Lianna Carnell was my teacher at the time and I can’t praise my teacher enough. She was witty, outgoing, reliable, and the most amazing vocalist! She gave me the confidence I needed. If something wasn’t quite right she wouldn’t shy away from telling me – and I kinda needed that. She’d just be like – ‘why don’t we try this, I don’t think it’s working for.. X Y Z’ – that kind of thing. And I really needed that push – the reassurance.

I can’t complain at all, everyone [was] lovely and supportive. Even now I can bump into people and they’re all still here for me which is really nice. It’s nice that you can move on from education but keep that support network. Which usually you wouldn’t get from larger education places, because it’s more formal.  I think there’s an abundance of opportunities outside of college now too, which is really what we all want to be getting out of education! You want the backbone and the theory side, but you always want to explore it literally! And I think that’s really paying off now.

Yes, having a college that’s connected locally is important! It helps bridge the gap between education and experience. On that note, what advice would you give current students starting out in the industry? 

I would just say don’t not do it. Try everything – if someone asks for a favour and it’s related, even in a small way to what you want to do, in music or arts or events, just go and do it. If you don’t enjoy it, at least you’ll have tried it and you can eliminate that thing, but you’ve done a mate a favour and you’ve hopefully had a fun day out, and met new people. 

Try and be an extrovert and meet new people and involve yourself. People aren’t going to come to you – if you want a gig at The Cavern they’re not going to come and find you! You have to go out there and ask – you have to be in there and chattin’ to them, you wanna be meeting all the people that go there, and the musicians that have had experience there.

And don’t be afraid to ask for help as well. There’s no harm in asking! Whether it’s a bit of advice, or if it’s to hop on or shadow someone on a job, or anything… I’ve only ever learnt things through the job, and I’ve only ever got on the job from meeting people. It’s as simple as that really…! Oh, and I’d also recommend anyone starting out to read the book Don’t Get A Job…Make A Job: How To Make It As a Creative Graduate, by Gem Barton. It’s fab!


Right – if you don’t ask, you don’t get!

Yeah yeah totally! I’ve always kind of had that mindset anyway. I’ve always been quite independent and known if I want this i have to go and do this, this and this!  I actually had a really interesting conversation with John Waddell about this, because he’s quite London[-centric] I guess. He really celebrates it and the opportunities there, and he is right, but I also want to be able to…. rather than fit my career into a place, be able to fit my place into my career.

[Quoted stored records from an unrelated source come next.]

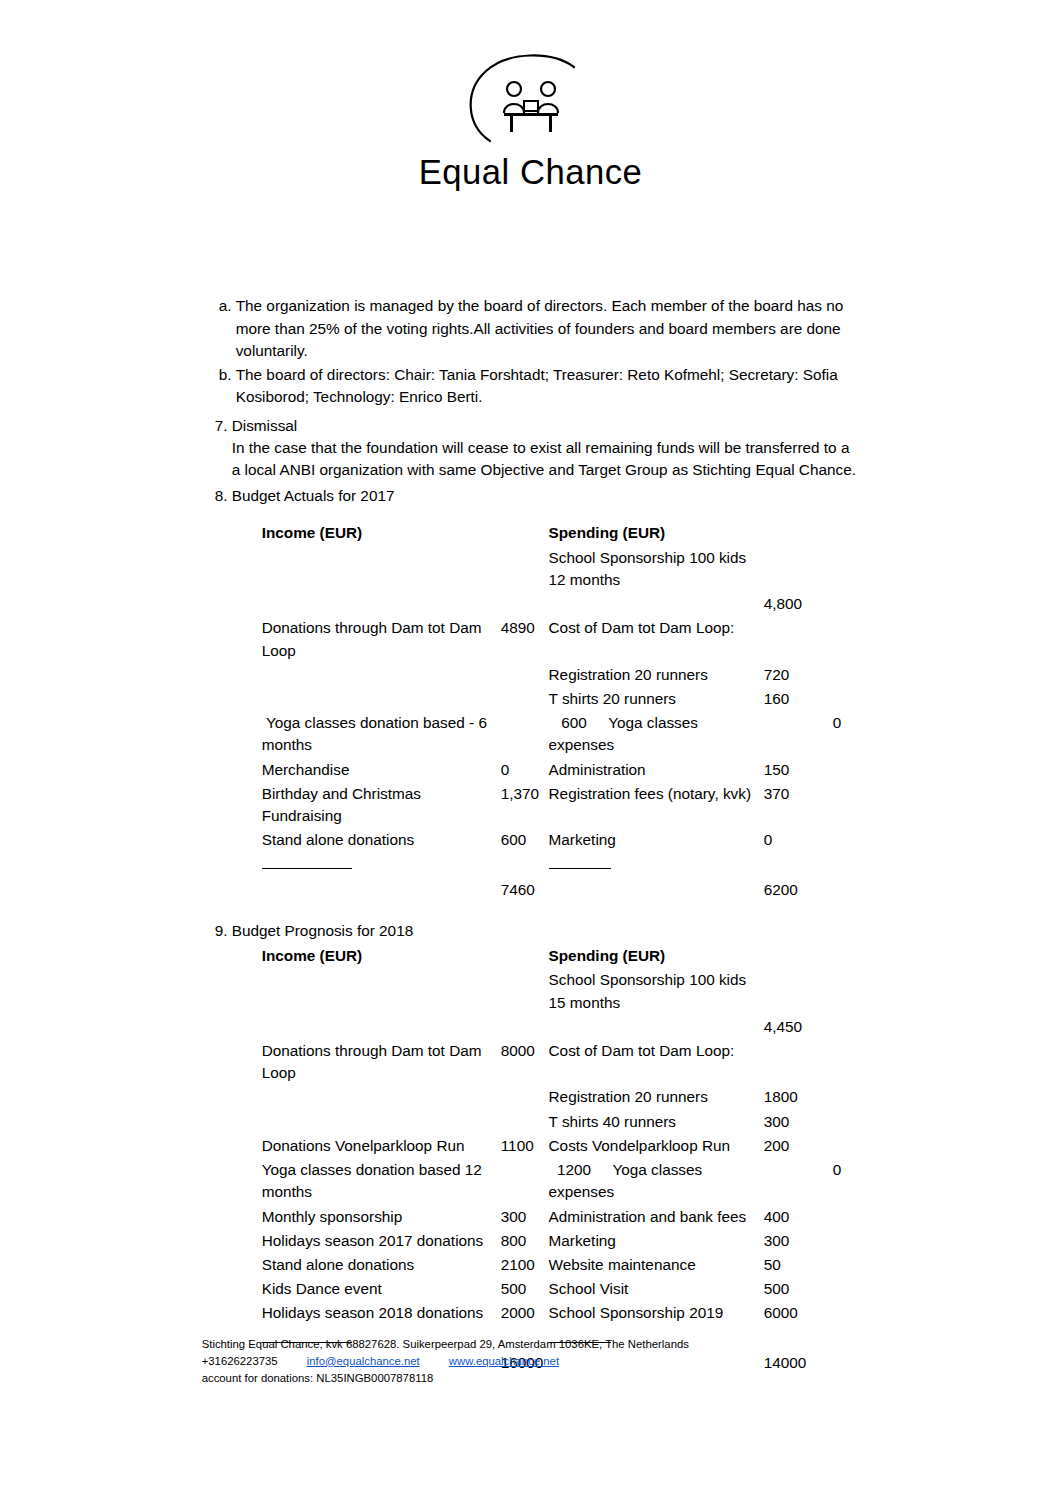Equal Chance
The organization is managed by the board of directors. Each member of the board has no more than 25% of the voting rights.All activities of founders and board members are done voluntarily.
The board of directors: Chair: Tania Forshtadt; Treasurer: Reto Kofmehl; Secretary: Sofia Kosiborod; Technology: Enrico Berti.
Dismissal
In the case that the foundation will cease to exist all remaining funds will be transferred to a a local ANBI organization with same Objective and Target Group as Stichting Equal Chance.
Budget Actuals for 2017
| Income (EUR) | | Spending (EUR) | |
| | | School Sponsorship 100 kids 12 months | |
| | | | 4,800 |
| Donations through Dam tot Dam Loop | 4890 | Cost of Dam tot Dam Loop: | |
| | | Registration 20 runners | 720 |
| | | T shirts 20 runners | 160 |
| Yoga classes donation based - 6 months | | 600 Yoga classes expenses | 0 |
| Merchandise | 0 | Administration | 150 |
| Birthday and Christmas Fundraising | 1,370 | Registration fees (notary, kvk) | 370 |
| Stand alone donations | 600 | Marketing | 0 |
| | 7460 | | 6200 |
Budget Prognosis for 2018
| Income (EUR) | | Spending (EUR) | |
| | | School Sponsorship 100 kids 15 months | |
| | | | 4,450 |
| Donations through Dam tot Dam Loop | 8000 | Cost of Dam tot Dam Loop: | |
| | | Registration 20 runners | 1800 |
| | | T shirts 40 runners | 300 |
| Donations Vonelparkloop Run | 1100 | Costs Vondelparkloop Run | 200 |
| Yoga classes donation based 12 months | | 1200 Yoga classes expenses | 0 |
| Monthly sponsorship | 300 | Administration and bank fees | 400 |
| Holidays season 2017 donations | 800 | Marketing | 300 |
| Stand alone donations | 2100 | Website maintenance | 50 |
| Kids Dance event | 500 | School Visit | 500 |
| Holidays season 2018 donations | 2000 | School Sponsorship 2019 | 6000 |
| | 16000 | | 14000 |
Stichting Equal Chance, kvk 68827628. Suikerpeerpad 29, Amsterdam 1036KE, The Netherlands
+31626223735 info@equalchance.net www.equalchance.net
account for donations: NL35INGB0007878118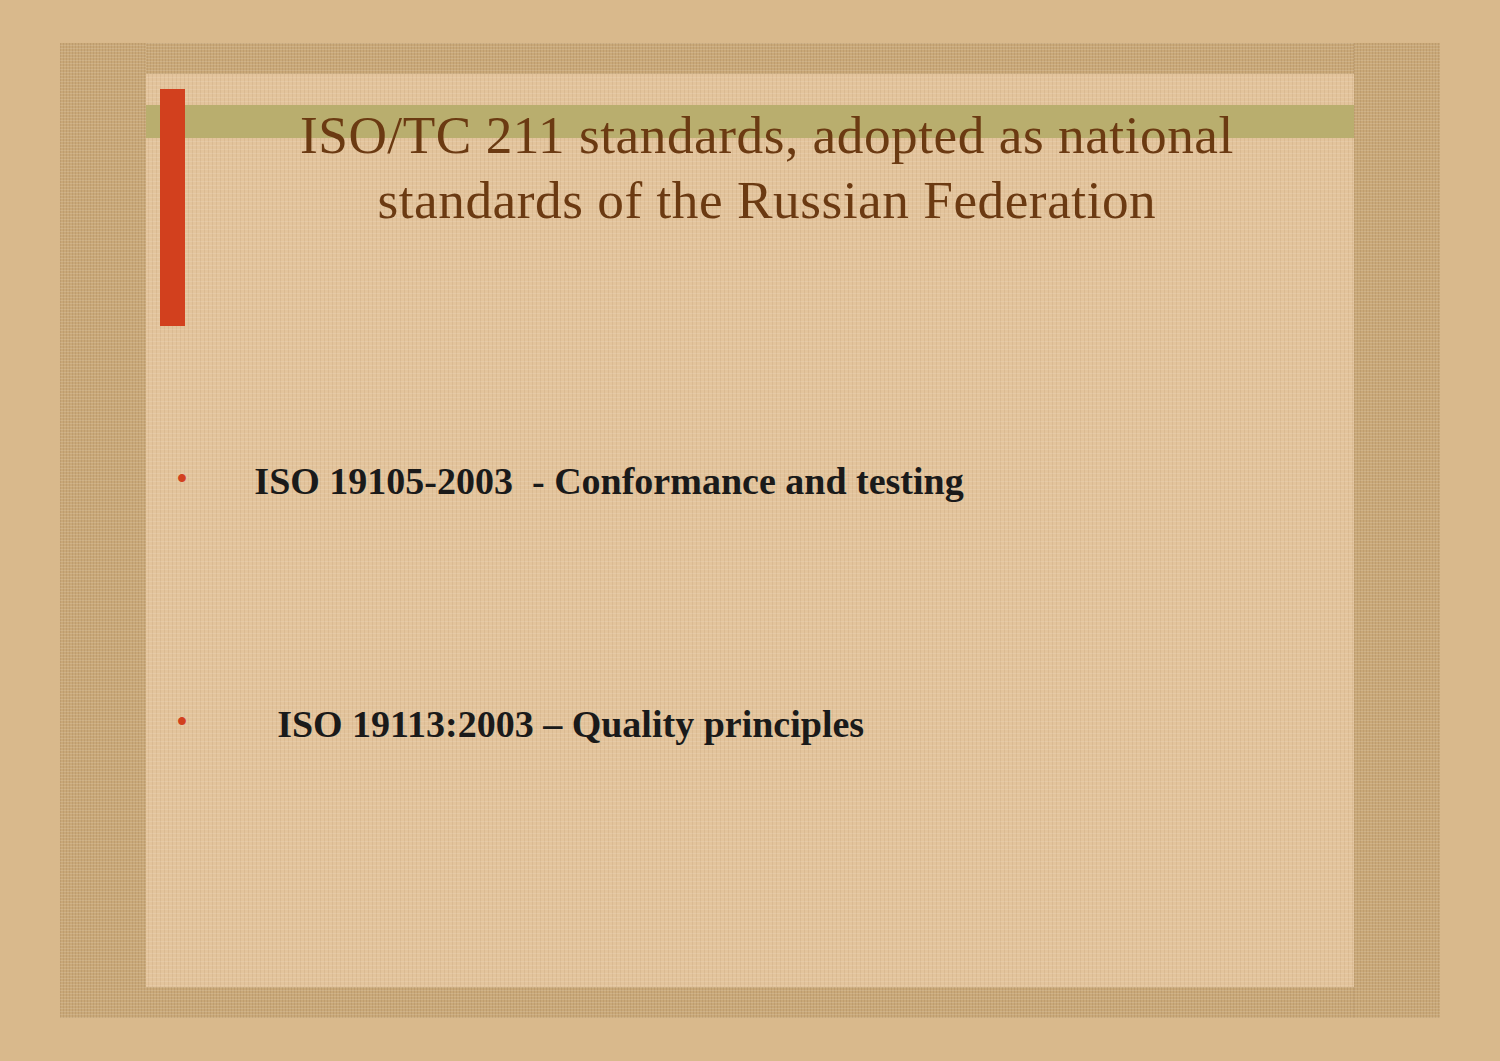ISO/TC 211 standards, adopted as national standards of the Russian Federation
ISO 19105-2003 - Conformance and testing
ISO 19113:2003 – Quality principles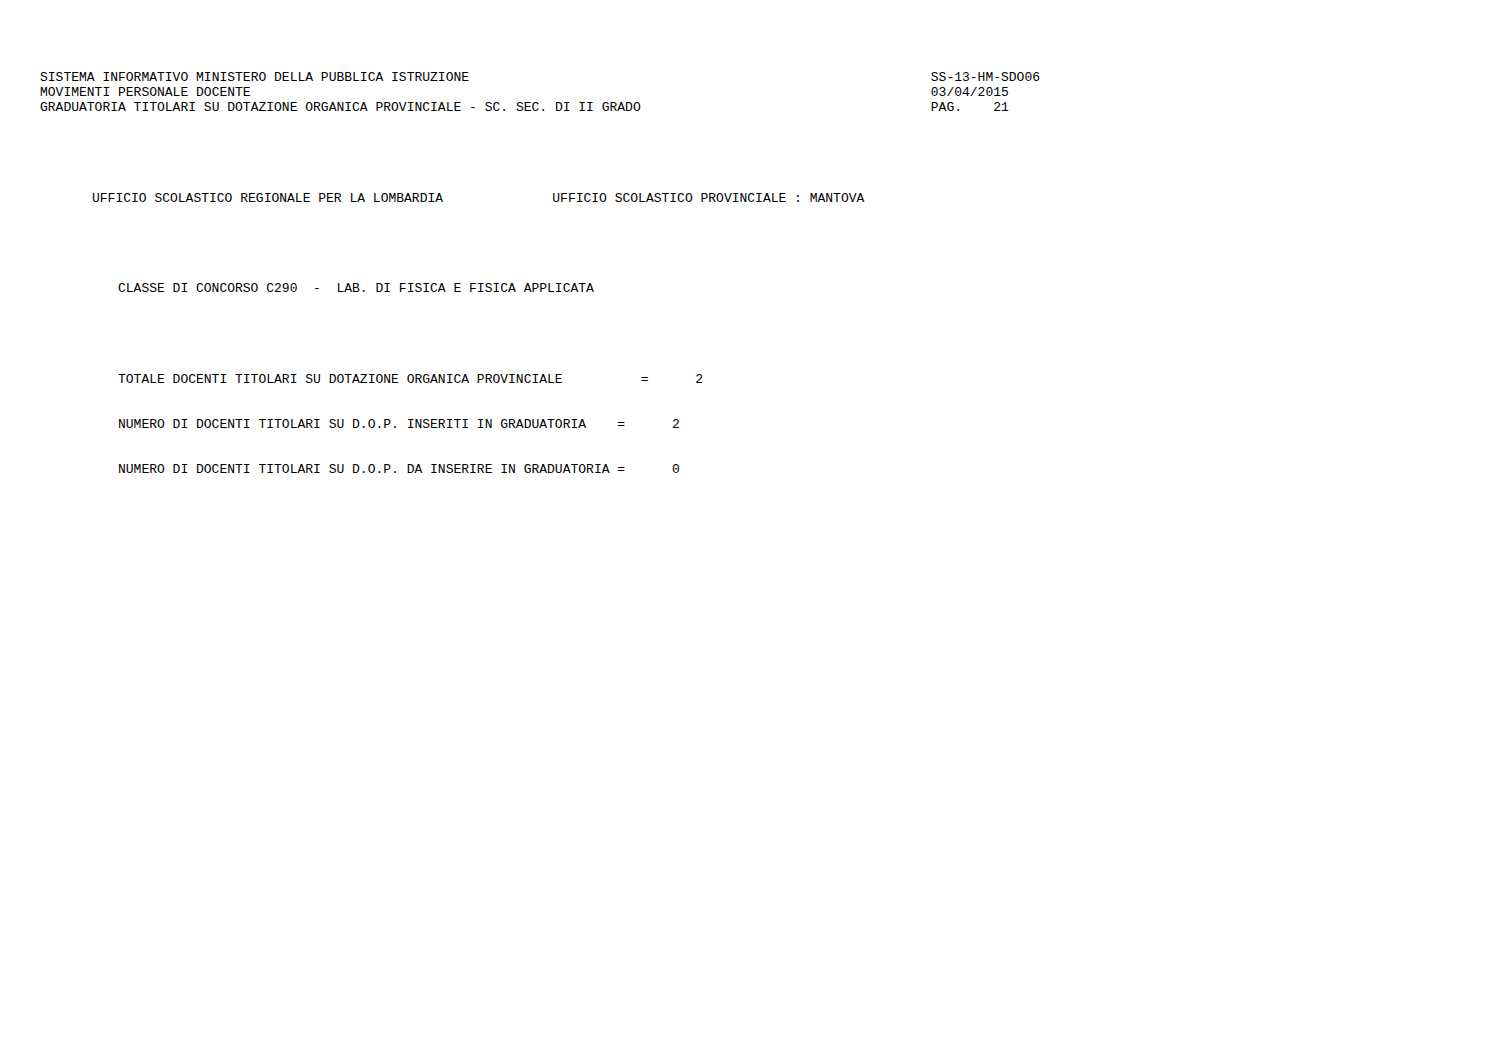SISTEMA INFORMATIVO MINISTERO DELLA PUBBLICA ISTRUZIONE MOVIMENTI PERSONALE DOCENTE GRADUATORIA TITOLARI SU DOTAZIONE ORGANICA PROVINCIALE - SC. SEC. DI II GRADO
SS-13-HM-SDO06 03/04/2015 PAG. 21
UFFICIO SCOLASTICO REGIONALE PER LA LOMBARDIA UFFICIO SCOLASTICO PROVINCIALE : MANTOVA
CLASSE DI CONCORSO C290 - LAB. DI FISICA E FISICA APPLICATA
TOTALE DOCENTI TITOLARI SU DOTAZIONE ORGANICA PROVINCIALE = 2
NUMERO DI DOCENTI TITOLARI SU D.O.P. INSERITI IN GRADUATORIA = 2
NUMERO DI DOCENTI TITOLARI SU D.O.P. DA INSERIRE IN GRADUATORIA = 0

It would be really nice to see people in Devon create and have more opportunities for themselves, and now that a pandemic has hit, it’s a good time to jump on that. If you’re out of work then that’s really shit, but what can you do in the meantime? Try and make opportunities for yourself, don’t just sit around and do nothing.


So true! That was my next question actually – what do you make of the current situation, and what advice would you give people in the current climate?

It is hard. It’s difficult because you might not have equipment at home. Places like AMS have got it all and at the moment it’s not accessible, so if you’re fortunate enough to have equipment at home, learn to use it and make the most of it. And just – I don’t know scroll through YouTube, watch tutorials on how to use Logic and Ableton and things like that! But if you don’t, then it could be a really good time to reach out to new people online a bit more, if you’re a writer try and take inspiration from the situation – I bet there’s going to be a bunch of ‘pandemic’ songs that we didn’t realise are about that in 5 years time! 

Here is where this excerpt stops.